The abstract "power per activity" numbers may not be too useful to end-users, but they would be very useful to developers, seeking to optimize the power usage of the system in general and of particularly egregious activities.

Small changes to the system, made soon, that would merely record the key information needed for this analysis, would be great. Things like:

  • Activity startup and shutdown, and foregrounding should trigger a coulomb counter reading.
  • Logging of the times and precipitating events that caused sleeps and wakeups, along with coulomb counter readings.
  • Logging of other power-related events such as screen dimming, enabling or disabling WiFi or Mesh, plugging or removing USB or SD.

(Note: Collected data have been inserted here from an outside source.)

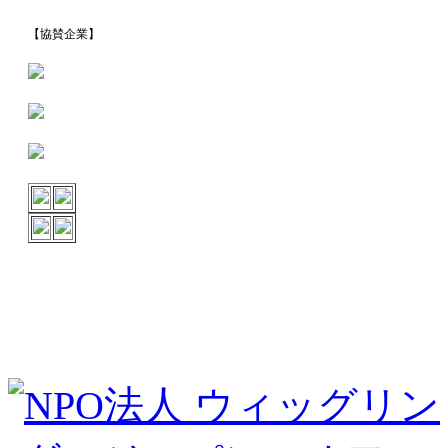
【協賛企業】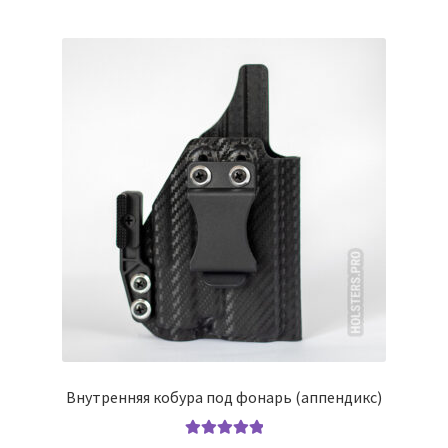
несколько
вариаций.
Опции
можно
выбрать
на
странице
товара.
Внутренняя кобура под фонарь (аппендикс)
Оценка
5.00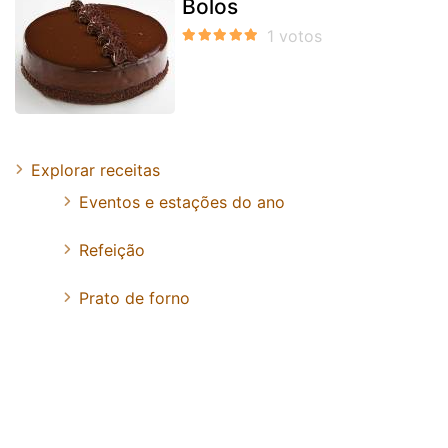
Bolos
Explorar receitas
Eventos e estações do ano
Refeição
Prato de forno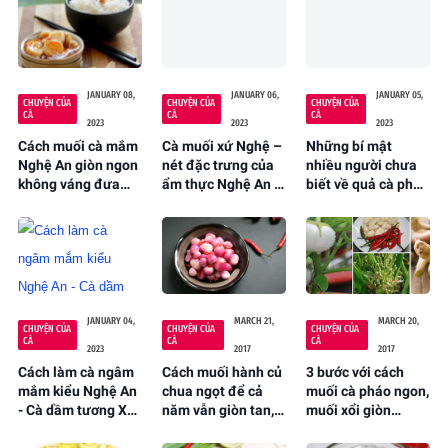
JANUARY 08,
JANUARY 06,
JANUARY 05,
CHUYỆN CỦA
CHUYỆN CỦA
CHUYỆN CỦA
CÀ
CÀ
CÀ
2023
2023
2023
Cách muối cà mắm
Cà muối xứ Nghệ –
Những bí mật
Nghệ An giòn ngon
nét đặc trưng của
nhiều người chưa
không váng đưa
ẩm thực Nghệ An -
biết về quả cà pháo
cơm ngày hè oi
Cà dầm tương Xứ
ngon miệng, đưa
nóng - Cà dầm
Nghệ
cơm - Cà dầm
tương Xứ Nghệ
tương Xứ Nghệ
JANUARY 04,
MARCH 21,
MARCH 20,
CHUYỆN CỦA
CHUYỆN CỦA
CHUYỆN CỦA
CÀ
CÀ
CÀ
2023
2017
2017
Cách làm cà ngâm
Cách muối hành củ
3 bước với cách
mắm kiểu Nghệ An
chua ngọt để cả
muối cà pháo ngon,
- Cà dầm tương Xứ
năm vẫn giòn tan,
muối xổi giòn
Nghệ
không nổi váng
không bị thâm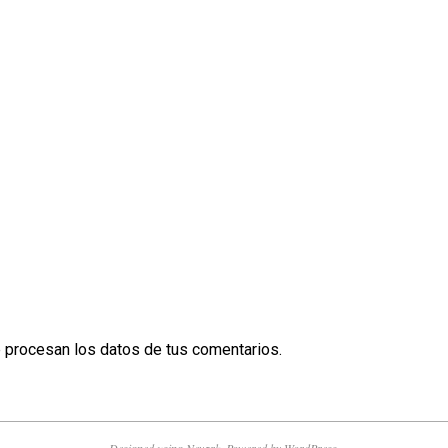
procesan los datos de tus comentarios.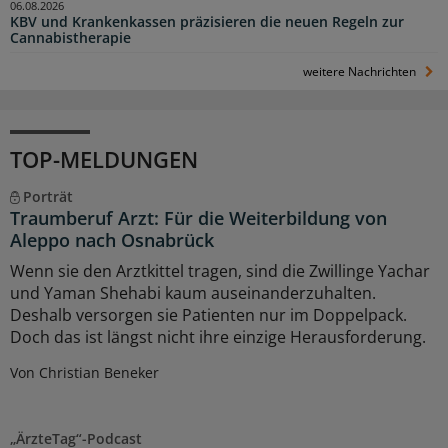
06.08.2026
KBV und Krankenkassen präzisieren die neuen Regeln zur
Cannabistherapie
weitere Nachrichten
TOP-MELDUNGEN
Porträt
Traumberuf Arzt: Für die Weiterbildung von
Aleppo nach Osnabrück
Wenn sie den Arztkittel tragen, sind die Zwillinge Yachar
und Yaman Shehabi kaum auseinanderzuhalten.
Deshalb versorgen sie Patienten nur im Doppelpack.
Doch das ist längst nicht ihre einzige Herausforderung.
Von Christian Beneker
„ÄrzteTag“-Podcast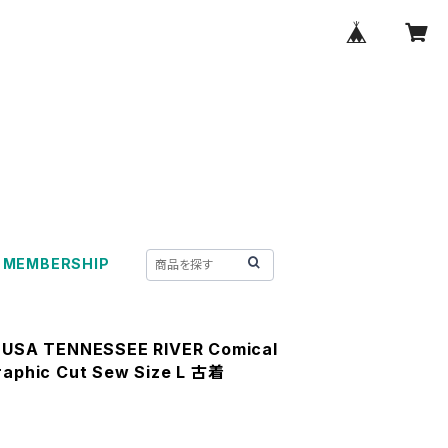
MEMBERSHIP
 USA TENNESSEE RIVER Comical
raphic Cut Sew Size L 古着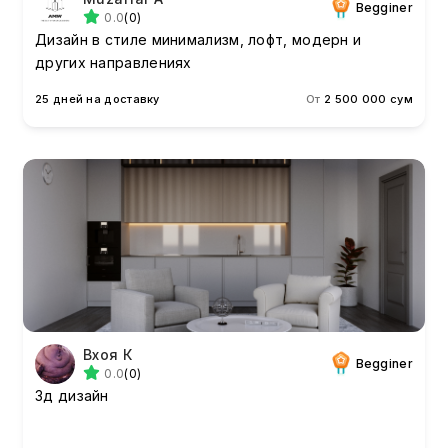
Begginer
0.0
(0)
Дизайн в стиле минимализм, лофт, модерн и
других направлениях
25 дней на доставку
От
2 500 000 сум
Вхоя К
Begginer
0.0
(0)
3д дизайн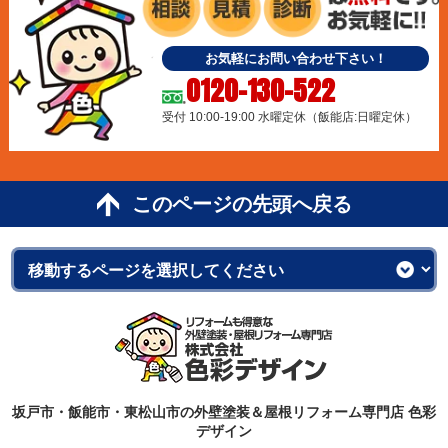
お気軽にお問い合わせ下さい！
0120-130-522
受付 10:00-19:00 水曜定休（飯能店:日曜定休）
このページの先頭へ戻る
坂戸市・飯能市・東松山市の外壁塗装＆屋根リフォーム専門店 色彩
デザイン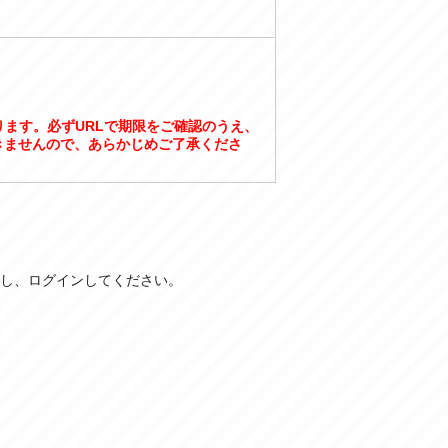
ります。必ずURLで期限をご確認のうえ、
きませんので、あらかじめご了承くださ
力し、ログインしてください。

Note that the coulomb counter only works when the system is running without external power. Also, the coulomb counter is extremely hard to read; the CPU has to ask the EC which communicates over a slow and cumbersome 1-wire interface into the battery pack. Putting a coulomb counter on the main power supply, directly and cheaply readable by the CPU (and/or providing a way for software to interrupt the incoming external power at will, thus throwing the system onto its battery), would improve automatic measurement of power in ordinary operation. Also, the counter has limited short-term precision, though it does better over the long term; see its data sheet: Maxim DS2756 data sheet.

A logging infrastructure that kept this info in a few pages of RAM in a daemon, and only wrote them out upon each shutdown or lid-close suspension, would provide lots of data collection without much flash wear or performance impact. In the current hardware, the logging should probably not occur when on AC power, since the coulomb counter provides little useful info in that case.